The South Korean Constitutional Court handed down a ruling last week that most people would find both amusing and disturbing in equal measure. The court struck down a 63 year-old law that criminalized adultery; or to use its more fanciful phrase, extra-marital sex. The law prescribed a penalty of two years in the slammer; a time deemed sufficient for transgressors to cool their ardour.
Big brother, the state, is omnipresent. Its right to look into their bedrooms was guaranteed by the law. There must be good reasons why the Korean state, only one of a few non-Muslim countries to criminalise extra-marital sex, found it necessary to watch over the sexual conduct of its citizens and ensure that people did not take the liberty to fish in other people’s ponds. I thought it was a splendid example of how to put the padlock on the gate of covetousness running riot.

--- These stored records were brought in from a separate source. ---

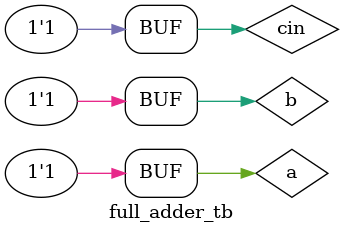
<source format=v>
module full_adder_tb();

  reg a, b, cin;
  wire sum, cout;

  full_adder dut (
    .a(a),
    .b(b),
    .cin(cin),
    .sum(sum),
    .cout(cout)
  );

  initial begin
    $monitor("a=%b b=%b cin=%b sum=%b cout=%b", a, b, cin, sum, cout);
    a = 0; b = 0; cin = 0; #10;
    a = 0; b = 1; cin = 0; #10;
    a = 1; b = 0; cin = 0; #10;
    a = 1; b = 1; cin = 0; #10;
    a = 0; b = 0; cin = 1; #10;
    a = 0; b = 1; cin = 1; #10;
    a = 1; b = 0; cin = 1; #10;
    a = 1; b = 1; cin = 1; #10;
  end

endmodule
</source>
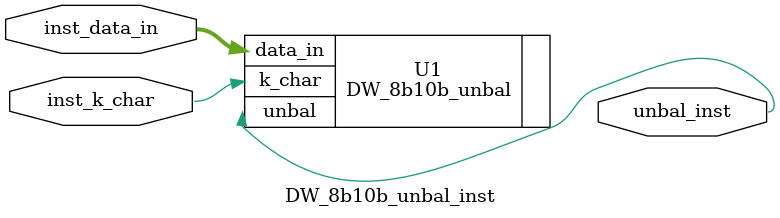
<source format=v>
module DW_8b10b_unbal_inst( inst_k_char, inst_data_in, unbal_inst );

  parameter k28_5_only = 0;

  input inst_k_char;
  input [7 : 0] inst_data_in;
  output unbal_inst;

  // Instance of DW_8b10b_unbal
  DW_8b10b_unbal #(k28_5_only)
    U1 (.k_char(inst_k_char),  .data_in(inst_data_in),  .unbal(unbal_inst) );
endmodule


</source>
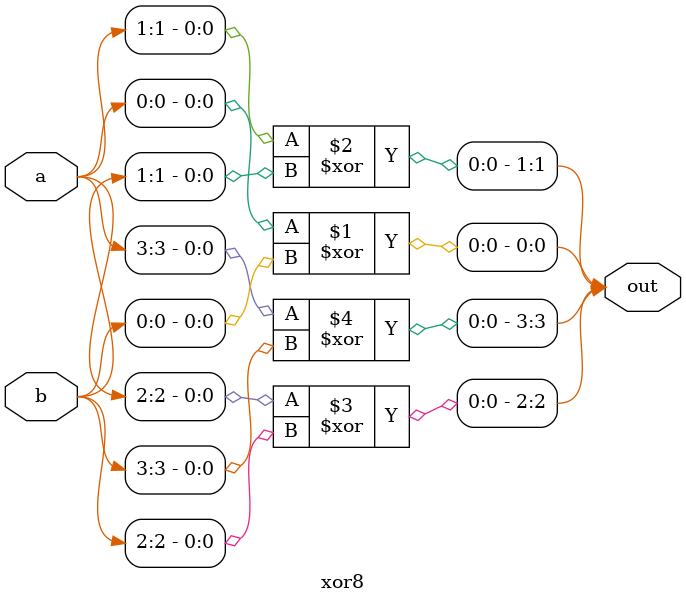
<source format=v>
module xor8 (
    input [3:0] a,
    input [3:0] b,
    output [3:0] out
);

  // Instantiate an xor gate primitive
    xor (out[0], a[0], b[0]);
    xor (out[1], a[1], b[1]);
    xor (out[2], a[2], b[2]);
    xor (out[3], a[3], b[3]);
    

endmodule
</source>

While it lasted for 63 years, the law did a fairly good job of catching and putting away those who could not help coveting other people’s wives and husbands. In 2004 alone, for instance, 216 such people earned the title of ex-convicts. But the sinners happily kept sinning, daring the law to find them out. The law found some 5,500 of them in six years. Not such a huge number considering the fact that the bug of covetousness makes reasonable gentlemen unreasonable. The 5,500 people were in line for possible jail terms. Luck is on their side. The law is dead.
South Korea certainly cannot be the most adulterous nation in the world. And it is not true South Korean men and women have problems with letting their under wears stay in place. If Nigeria enacted the same law today, the prisons would be bursting at the seams within only one week. You would require perhaps ten times the number of our current police force to keep their eyes on hotels and short time dinghy spots where men and women render the law of the lord ineffective.
Adultery is a complicated matter because, and this is important, the temptation to covet other people’s property, be it wife or husband, has proved difficult to resist all these years. I am told there is a strange pull towards anything forbidden. Ask Adam and his dutiful wife, Eve. I do not think the framers of the 1953 Korean law on adultery were naïve enough to entertain any illusions that by criminalizing it, their country would have nine out of the Ten Commandments to observe. That would be a leg up on other countries.
It hardly bears repeating that all societies, ancient and modern, regard adultery as immoral and repugnant. The problem is societal ambivalence towards it. Where it is not a criminal offence, it is a civil offence that allows a man to protect his familial territory, the one castle every man builds for himself. The Korean court ruling does not attempt to change that fact. Nor does its view amount to a licence for every man to freely fish in his neighbour’s pond. It only ousts the right claimed by the state to put adulterers out of circulation.
I find the opinion of the court intriguing. Park Han-Chul, the presiding judge, said: “Even if adultery should be condemned as immoral, state power should not intervene in individuals’ private lives.”
Reactions to the landmark ruling are either ignorant or simplistic, as in this newspaper headline: Court legalises adultery. Not quite. What the court did was stop the state from peering into people’s bedrooms; or more appropriately, hotel rooms. It should not be difficult for people to appreciate the fact that the ruling is clearly a fundamental shift in a judicial stand on the slippery slope of policing public morals. What is at issue is this weighty question: Does the state have the right to police our moral choices?
That question has always been answered in the affirmative. Apparently, the court does not think so. It said: “The precondition of human dignity and right to pursue happiness is for each individual to have their rights to choose their fate. And the rights to choose their fate include rights to be engaged in sex and choosing the partner.”
This gets murkier. The argument of the court is this: A man has the right to choose what fate befalls him. The state has no right to stop him from exercising his right to choose his fate. It may or may not bring him to a violent end. Because of a woman. A man who commits adultery has a fairly good idea of the fate likely to befall him. You can hardly find an angrier or a madder man than one whose marital sanctity has been violated by another. The court says it is his choice. He must accept the consequences too. The reasoning gives the faint smell of anarchy.
I find the argument of the court cynical in the extreme. Let us face it, family honour is important to every man and every society. A man is duty bound to protect the honour of his wife and of his family. When that honour is tossed about in the wind, the poor loses to the rich and the weak loses to the strong.
Two of the seven judges dissented from the majority opinion. Their argument is sensible. They said: “Adultery and fornication go beyond a person’s rights (and) intrude on other people and the community. Considering that the relationship between husband and wife is the fundamental element of a family, the country and the society should legally protect and maintain (this) relationship.”
Men and women have fought and died pursuing and defending human rights and freedoms from the beginning of the formation of human communities. I am not aware that anyone has ever fought for the right of men and women to commit adultery. This sort of right, if right it is, does not qualify as something a man is entitled to legally or morally.
You never know, of course. The times are changing. The walls of many a taboo have come down, pulverized by the hooves of modern civilization. I rest my case.